Mechanism: In a 30 % voltage sag, a Siemens coil remains sealed; a Schneider coil may open, dropping the load and preventing a restart surge. The proportion: if the process cannot tolerate a short interruption (e.g., conveyor interlock), the Siemens is superior; if you prefer a clean drop to avoid stalling, the Schneider is safer.
Worked consequence: On a 50 kVA transformer feeding a critical pump, the Siemens contactor kept the pump online through a 2‑second sag; the Schneider dropped out, causing a restart sequence that took 5 minutes. The real watts delivered during the sag were ~15 kW (pump running) vs 0 kW (dropped).
Reversal: For motors that cannot restart automatically, the lower dropout of Siemens may create a hazard – the motor may stall and draw locked‑rotor current until the overload trips. In that case the higher dropout of Schneider is a protection feature.
Failure mode to watch – mixing overload brands
If you pair a Siemens contactor with a Schneider overload (or vice versa), the fault‑clearing coordination is not guaranteed by either manufacturer. The real watts that the contactor must interrupt can exceed its tested breaking capacity. In a bolted fault, the contactor may weld, and the overload may not trip fast enough, leading to a fire or equipment damage. Always use the manufacturer‑recommended overload for the contactor – this is not a “compatibility” issue, it’s a type‑2 coordination requirement.
Rule‑of‑thumb threshold
For motor sizes ≤7.5 kW (400 V), both brands deliver identical real watts per ampere; choose by panel width preference. For 11–18.5 kW, Siemens SIRIUS packs more kW per millimetre (≈22 % denser), making it the choice for space‑constrained panels. If you need a contactor that stays closed through voltage sags, Siemens’ lower dropout gives priority to process continuity; if you want a clean drop to protect downstream equipment, Schneider’s higher dropout is safer. The difference in coil power is negligible except in panels with >100 contactors. Measure your real watts by the load’s AC‑3 rating, not by the contactor’s AC‑1 amp stamp – and never mix overload brands.

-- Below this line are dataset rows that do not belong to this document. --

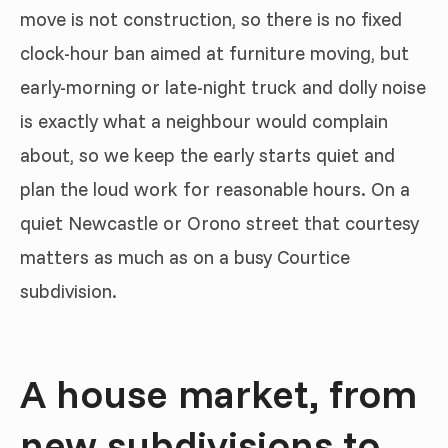
move is not construction, so there is no fixed
clock-hour ban aimed at furniture moving, but
early-morning or late-night truck and dolly noise
is exactly what a neighbour would complain
about, so we keep the early starts quiet and
plan the loud work for reasonable hours. On a
quiet Newcastle or Orono street that courtesy
matters as much as on a busy Courtice
subdivision.
A house market, from
new subdivisions to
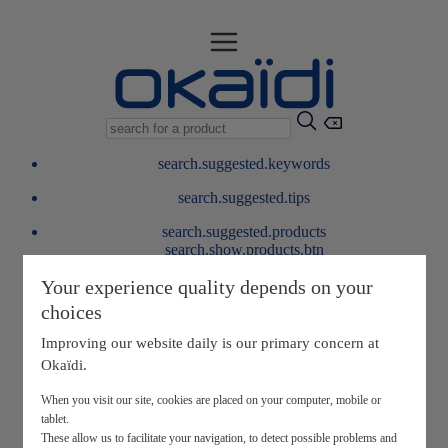
search.suggested.keywords
search.suggested.tips
search.suggested.products
search.show.products.btn
My information
Your experience quality depends on your
layer.customerreturnrequest
choices
layer.rewardpoints
My loyalty program
Improving our website daily is our primary concern at
Okaïdi.
When you visit our site, cookies are placed on your computer, mobile or
tablet.
These allow us to facilitate your navigation, to detect possible problems and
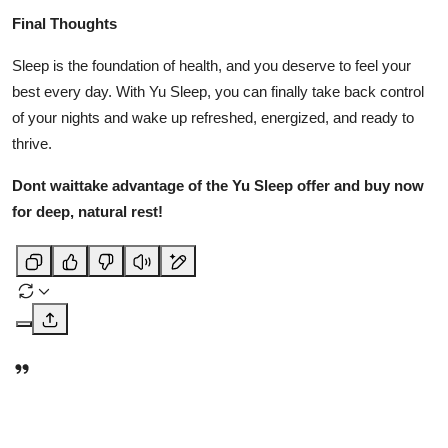
Final Thoughts
Sleep is the foundation of health, and you deserve to feel your
best every day. With Yu Sleep, you can finally take back control
of your nights and wake up refreshed, energized, and ready to
thrive.
Dont waittake advantage of the Yu Sleep offer and buy now
for deep, natural rest!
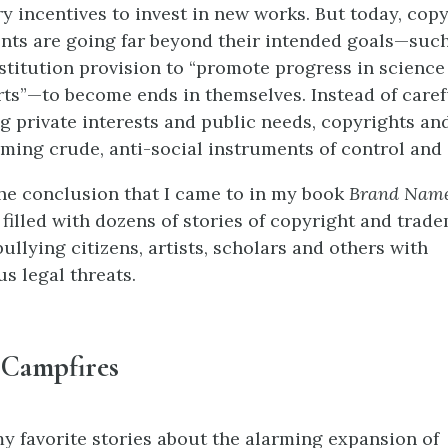
y incentives to invest in new works. But today, cop
nts are going far beyond their intended goals—such
stitution provision to “promote progress in science
rts”—to become ends in themselves. Instead of caref
g private interests and public needs, copyrights an
ming crude, anti-social instruments of control and 
the conclusion that I came to in my book
Brand Name
 filled with dozens of stories of copyright and trad
ullying citizens, artists, scholars and others with
us legal threats.
 Campfires
y favorite stories about the alarming expansion of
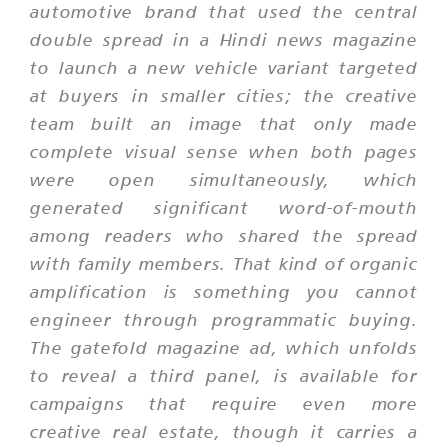
automotive brand that used the central
double spread in a Hindi news magazine
to launch a new vehicle variant targeted
at buyers in smaller cities; the creative
team built an image that only made
complete visual sense when both pages
were open simultaneously, which
generated significant word-of-mouth
among readers who shared the spread
with family members. That kind of organic
amplification is something you cannot
engineer through programmatic buying.
The gatefold magazine ad, which unfolds
to reveal a third panel, is available for
campaigns that require even more
creative real estate, though it carries a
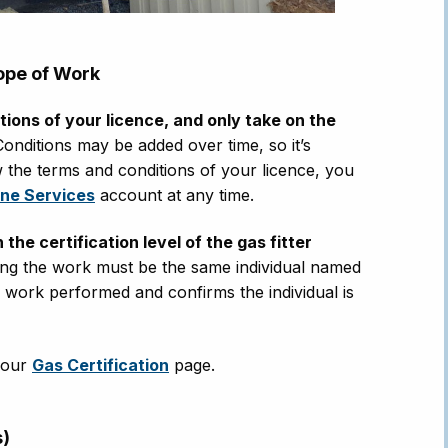
ope of Work
ions of your licence, and only take on the
onditions may be added over time, so it’s
ew the terms and conditions of your licence, you
ine Services
account at any time.
e certification level of the gas fitter
ing the work must be the same individual named
e work performed and confirms the individual is
t our
Gas Certification
page.
s)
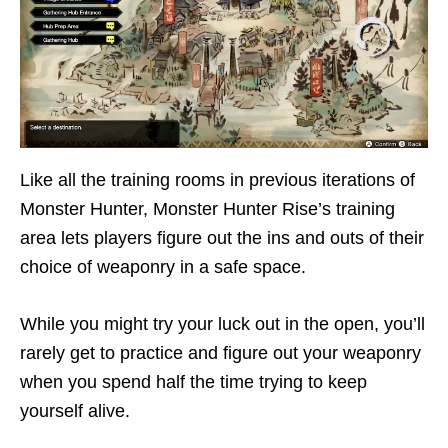
Like all the training rooms in previous iterations of
Monster Hunter, Monster Hunter Rise’s training
area lets players figure out the ins and outs of their
choice of weaponry in a safe space.
While you might try your luck out in the open, you’ll
rarely get to practice and figure out your weaponry
when you spend half the time trying to keep
yourself alive.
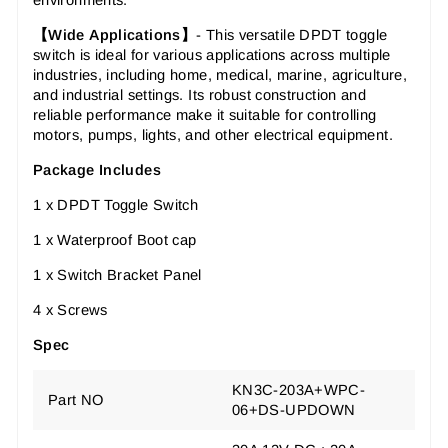
environments.
【Wide
Applications
】
-
This versatile DPDT toggle
switch is ideal for various applications across multiple
industries, including home, medical, marine, agriculture,
and industrial settings. Its robust construction and
reliable performance make it suitable for controlling
motors, pumps, lights, and other electrical equipment.
Package Includes
1 x DPDT Toggle Switch
1 x Waterproof Boot cap
1 x Switch Bracket Panel
4 x Screws
Spec
KN3C-203A+WPC-
Part NO
06+DS-UPDOWN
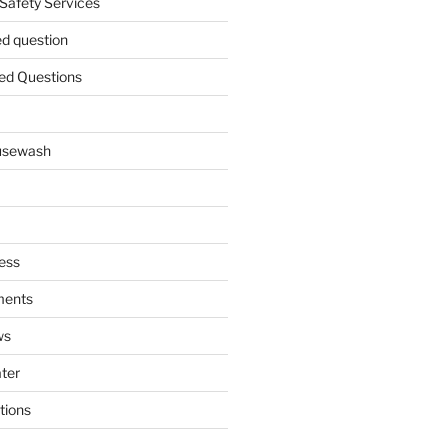
 Safety Services
ed question
ed Questions
ousewash
ess
ments
ws
ater
tions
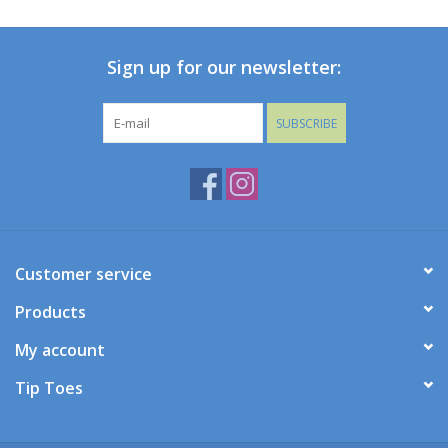
Baby
Sign up for our newsletter:
Toys
SUBSCRIBE
Jellycat
Accessories
Books
Customer service
Products
SALE!
My account
Mom Style
Tip Toes
Dad Style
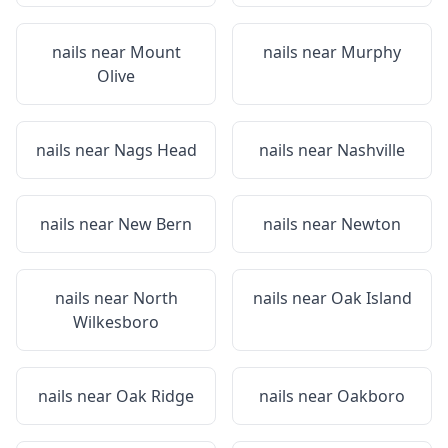
nails near
Mount
nails near
Murphy
Olive
nails near
Nags Head
nails near
Nashville
nails near
New Bern
nails near
Newton
nails near
North
nails near
Oak Island
Wilkesboro
nails near
Oak Ridge
nails near
Oakboro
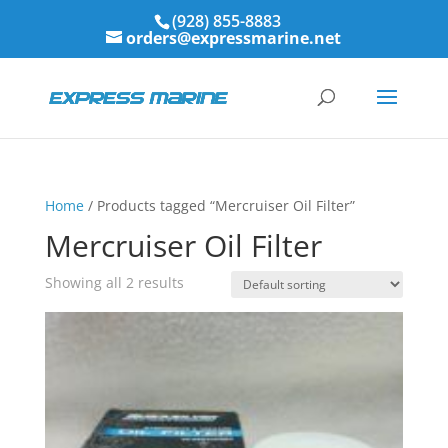
(928) 855-8883
orders@expressmarine.net
Home
/ Products tagged “Mercruiser Oil Filter”
Mercruiser Oil Filter
Showing all 2 results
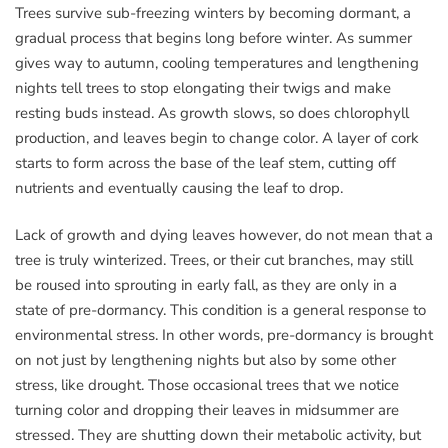
Trees survive sub-freezing winters by becoming dormant, a
gradual process that begins long before winter. As summer
gives way to autumn, cooling temperatures and lengthening
nights tell trees to stop elongating their twigs and make
resting buds instead. As growth slows, so does chlorophyll
production, and leaves begin to change color. A layer of cork
starts to form across the base of the leaf stem, cutting off
nutrients and eventually causing the leaf to drop.
Lack of growth and dying leaves however, do not mean that a
tree is truly winterized. Trees, or their cut branches, may still
be roused into sprouting in early fall, as they are only in a
state of pre-dormancy. This condition is a general response to
environmental stress. In other words, pre-dormancy is brought
on not just by lengthening nights but also by some other
stress, like drought. Those occasional trees that we notice
turning color and dropping their leaves in midsummer are
stressed. They are shutting down their metabolic activity, but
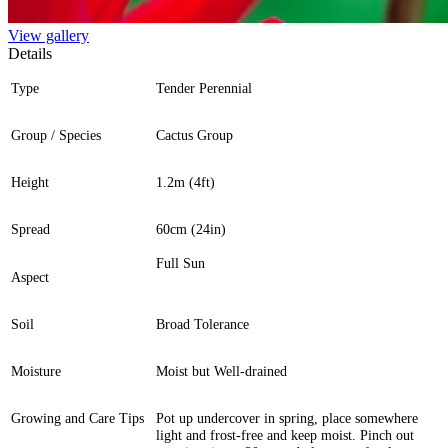
View gallery
Details
Type
Tender Perennial
Group / Species
Cactus Group
Height
1.2m (4ft)
Spread
60cm (24in)
Full Sun
Aspect
Soil
Broad Tolerance
Moisture
Moist but Well-drained
Growing and Care Tips
Pot up undercover in spring, place somewhere
light and frost-free and keep moist. Pinch out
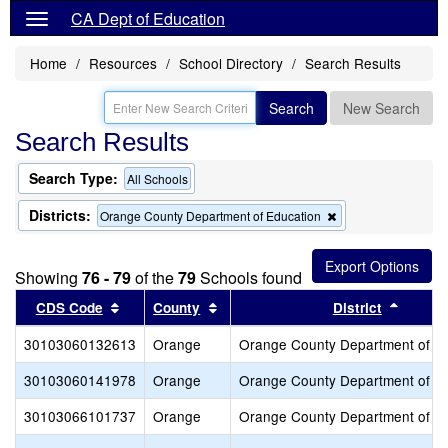
CA Dept of Education
Home
Resources
School Directory
Search Results
Search
New Search
Search Results
Search Type:
All Schools
Districts:
Remove
Orange County Department of Education
this
criterion
from
Showing
76 - 79
of the
79
Schools found
the
search
Sort results by this header
Sort results by this header
Sort re
CDS Code
County
District
30103060132613
Orange
Orange County Department of E
30103060141978
Orange
Orange County Department of E
30103066101737
Orange
Orange County Department of E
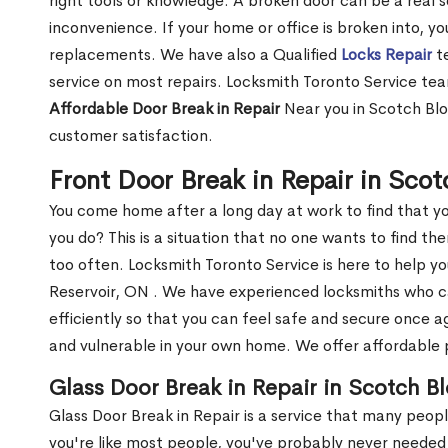
right tools or knowledge. A broken door can be a real 
inconvenience. If your home or office is broken into, y
replacements. We have also a Qualified
Locks Repair
te
service on most repairs. Locksmith Toronto Service tea
Affordable Door Break in Repair
Near you in Scotch Blo
customer satisfaction.
Front Door Break in Repair in Sco
You come home after a long day at work to find that y
you do? This is a situation that no one wants to find the
too often. Locksmith Toronto Service is here to help y
Reservoir, ON . We have experienced locksmiths who 
efficiently so that you can feel safe and secure once a
and vulnerable in your own home. We offer affordable pr
Glass Door Break in Repair in Scotch B
Glass Door Break in Repair is a service that many peop
you're like most people, you've probably never needed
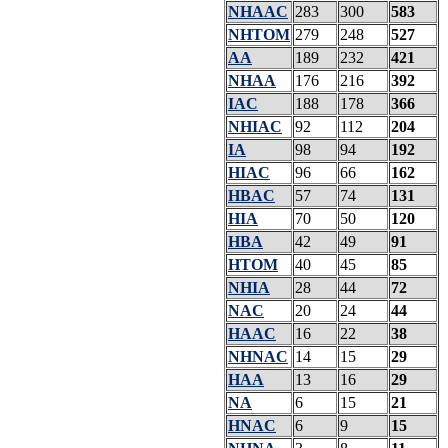
NHAAC
283
300
583
NHTOM
279
248
527
AA
189
232
421
NHAA
176
216
392
IAC
188
178
366
NHIAC
92
112
204
IA
98
94
192
HIAC
96
66
162
HBAC
57
74
131
HIA
70
50
120
HBA
42
49
91
HTOM
40
45
85
NHIA
28
44
72
NAC
20
24
44
HAAC
16
22
38
NHNAC
14
15
29
HAA
13
16
29
NA
6
15
21
HNAC
6
9
15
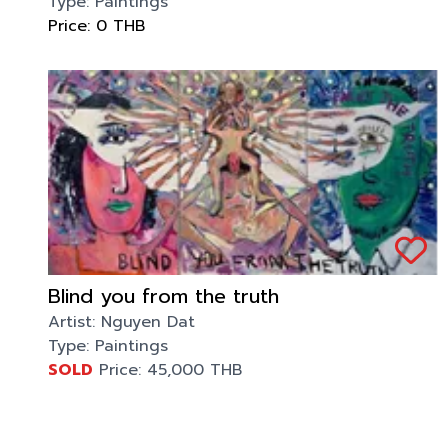
Type:
Paintings
Price:
0
THB
Blind you from the truth
Artist:
Nguyen Dat
Type:
Paintings
SOLD
Price:
45,000
THB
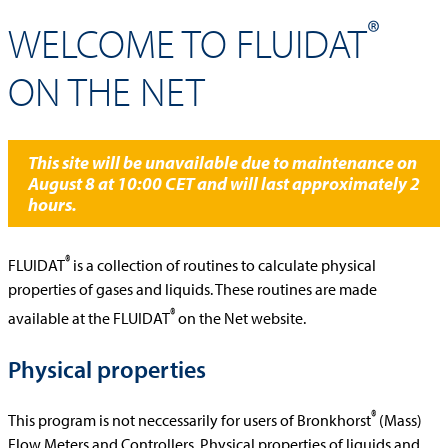
®
WELCOME TO FLUIDAT
ON THE NET
This site will be unavailable due to maintenance on
August 8 at 10:00 CET and will last approximately 2
hours.
®
FLUIDAT
is a collection of routines to calculate physical
properties of gases and liquids. These routines are made
®
available at the FLUIDAT
on the Net website.
Physical properties
®
This program is not neccessarily for users of Bronkhorst
(Mass)
Flow Meters and Controllers. Physical properties of liquids and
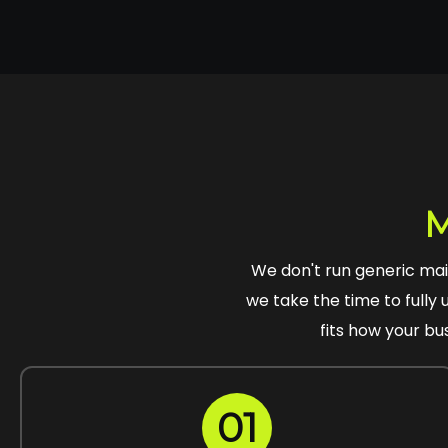
M
We don't run generic ma
we take the time to fully 
fits how your bu
01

Topology/standards per the cited standards; all product ratings are manufacturer-stated values from the cited datasheets, current to 2026-06; derived/illustrative figures are labelled as such. This is not an independent head-to-head test. Siemens is a brand affiliated with this site; competitor names are used for identification only.